Het college vindt zijn oorsprong in een verzoek aan de American Baptist Home Mission Society van professor Almon C. Bacone, een zendingsleraar, om een school te beginnen in de Cherokee Baptist Mission in Tahlequah, Indian Territory. Bacone had eerder lesgegeven aan het Cherokee Male Seminary dat in Indian Territory was gevestigd.
Volgens de schrijver John Bartlett Meserve vond het Bacone College zijn oorsprong in een Baptist Mission school in Valley Town in North Carolina. Die school werd bekend door het werk van Evan Jones, een van de eerste missionarissen voor de Cherokee. Nadat de meeste Cherokee naar het Indian Territory waren overgebracht, verhuisde de Valley Town-school naar een terrein in de buurt van wat zich ontwikkelde tot de huidige stad Westville. In 1867 verhuisde de zoon van Evan Jones, John B. Jones, de school naar Talequah. De missieschool verhuisde in 1885 naar Muskogee en veranderde haar naam in Bacone.

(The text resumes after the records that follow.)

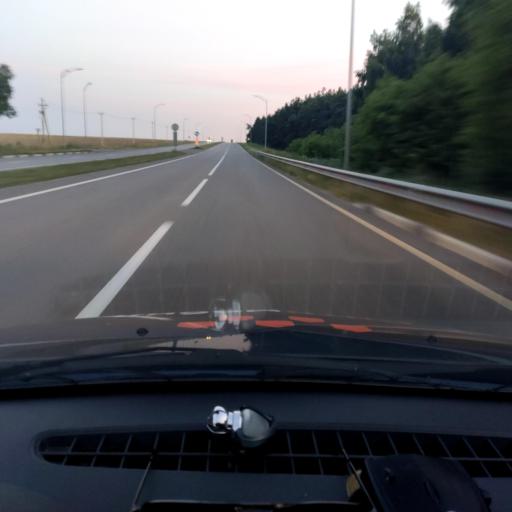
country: RU
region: Belgorod
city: Staryy Oskol
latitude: 51.4024
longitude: 37.8769
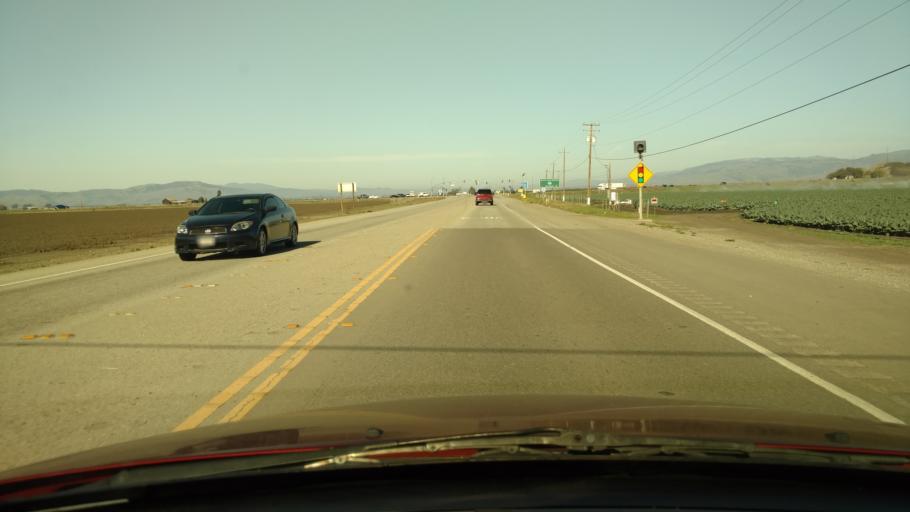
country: US
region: California
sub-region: San Benito County
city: Hollister
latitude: 36.8929
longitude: -121.4246
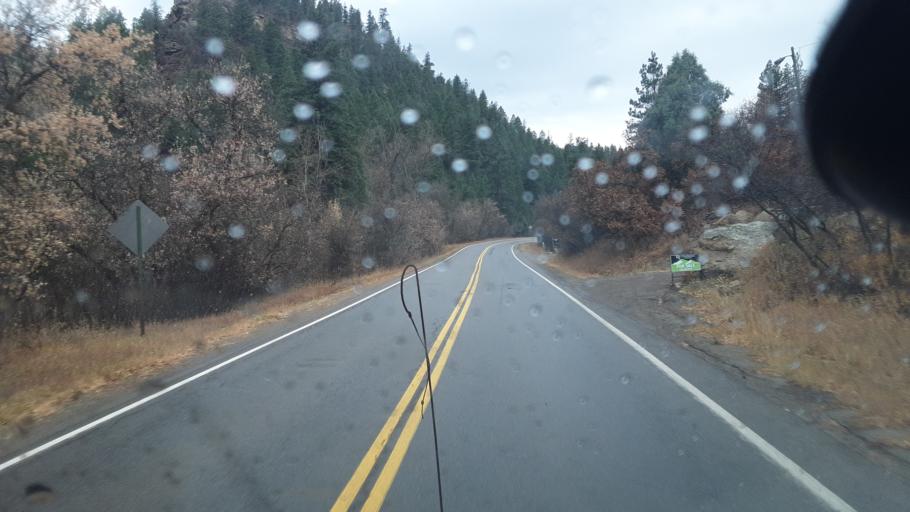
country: US
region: Colorado
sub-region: La Plata County
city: Durango
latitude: 37.2599
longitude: -107.9249
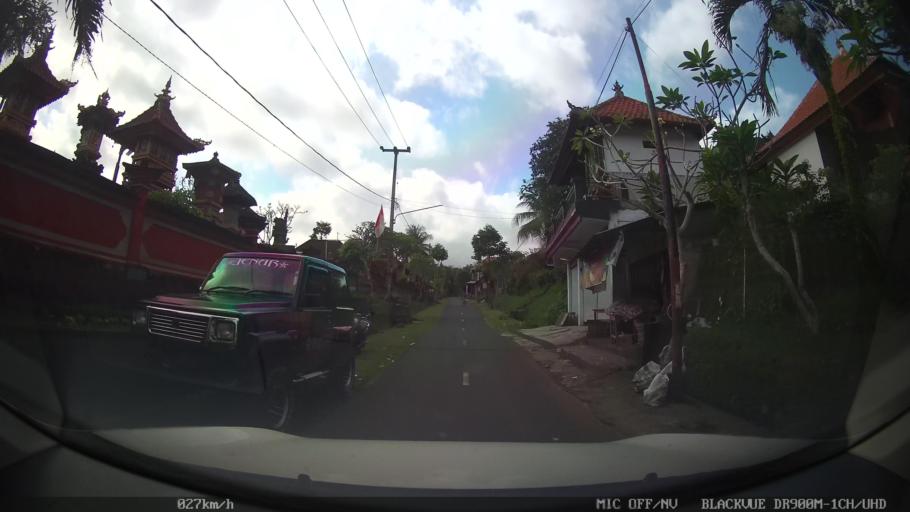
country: ID
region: Bali
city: Banjar Pesalakan
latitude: -8.5146
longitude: 115.3060
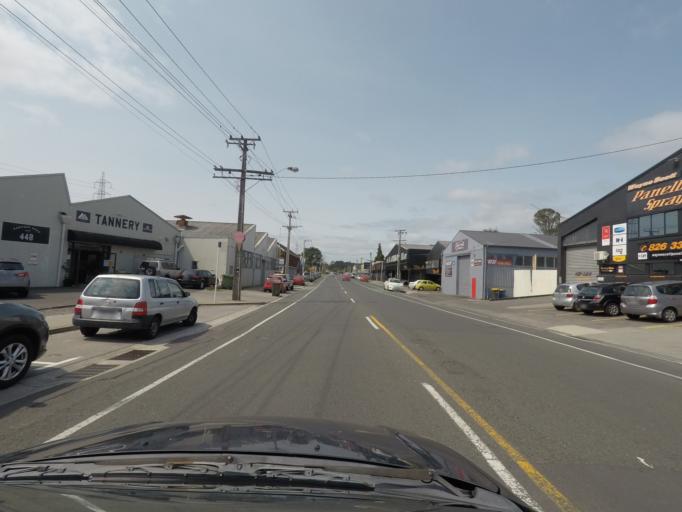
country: NZ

Toen hij het Bacone College begon, schreef professor Bacone, de enige faculteit, drie studenten in. Aan het eind van het eerste semester waren het er 12. Aan het eind van het eerste jaar telde de studentenpopulatie 56 en de faculteit drie.
Toen hij de noodzaak van uitbreiding inzag, deed hij een beroep op de stamraad van de Muscogee Creek Nation voor een stuk land van 0,65 km2 in het nabijgelegen Muskogee, dat toen bekend stond als de “Indian Capital of the World”. Het land werd toegekend, en in 1885 werd de Indian University verplaatst naar de huidige locatie. In 1910 werd de naam veranderd in Bacone Indian University, naar de stichter en eerste president. De Board of Trustees veranderde de naam later in het huidige Bacone College, omdat het de nadruk legt op undergraduate onderwijs.
De campus bevat veel herinneringen aan de geschiedenis, traditie en doelen van Bacone. Een daarvan is een kleine begraafplaats, waar de presidenten van Bacone, Almon C. Bacone (1880-1896) en Benjamin D. Weeks (1918-1941), begraven liggen, evenals anderen die in de loop der jaren met de school te maken hebben gehad. Aan de westkant van de campus staat een stenen preekstoel die de plek markeert waar Bacone, Joseph Samuel Murrow en Daniel Rogers, twee doopsgezinde zendelingen die ook trustees waren van de Indian University, in gebed knielden om het van de Creek ontvangen land op te dragen aan het christelijke onderwijs aan Amerikaanse Indianen.
In het voorjaar van 2018 ondervond het college ernstige financiële stress, waarbij het de meeste werknemers ontsloeg na de aanvang en publiekelijk meldde dat het college $ 2 miljoen nodig had om het academisch jaar 2018-2019 te voltooien en in het najaar van 2019 open te gaan. De school heropende echter na het snijden in programma’s, het verminderen van de faculteit en het verkopen van onroerend goed. Het college ontwikkelde een plan om een consortium van stammen uit Oklahoma te vormen om terug te keren naar zijn wortels als stammencollege, waardoor zowel stammenregeringen eigenaar zouden worden van het onderwijs aan hun studenten, als stabiele financiering van de federale overheid zou worden verkregen ter vervulling van haar vertrouwensverantwoordelijkheden voor het onderwijs aan Amerikaans-Indiaanse studenten. De United Keetoowah Band of Cherokee Indians in Oklahoma keurde in april 2019 een charterovereenkomst goed, en in juli 2019 kondigde de Osage Nation aan dat het de school zou charteren als een tribal college. De school kreeg zijn derde charter in augustus 2019 van de Otoe-Missouria Tribe of Indians, zijn vierde in september 2019 van de Cheyenne and Arapaho Tribes, en zijn vijfde in februari 2020 van de Kiowa Tribe. (De Muscogee (Creek) Nation, die de school oorspronkelijk aan het eind van de 19e eeuw charterde, heeft dat deze keer niet gedaan omdat de stam onlangs zijn eigen aparte universiteit charterde, het College of the Muscogee Nation.)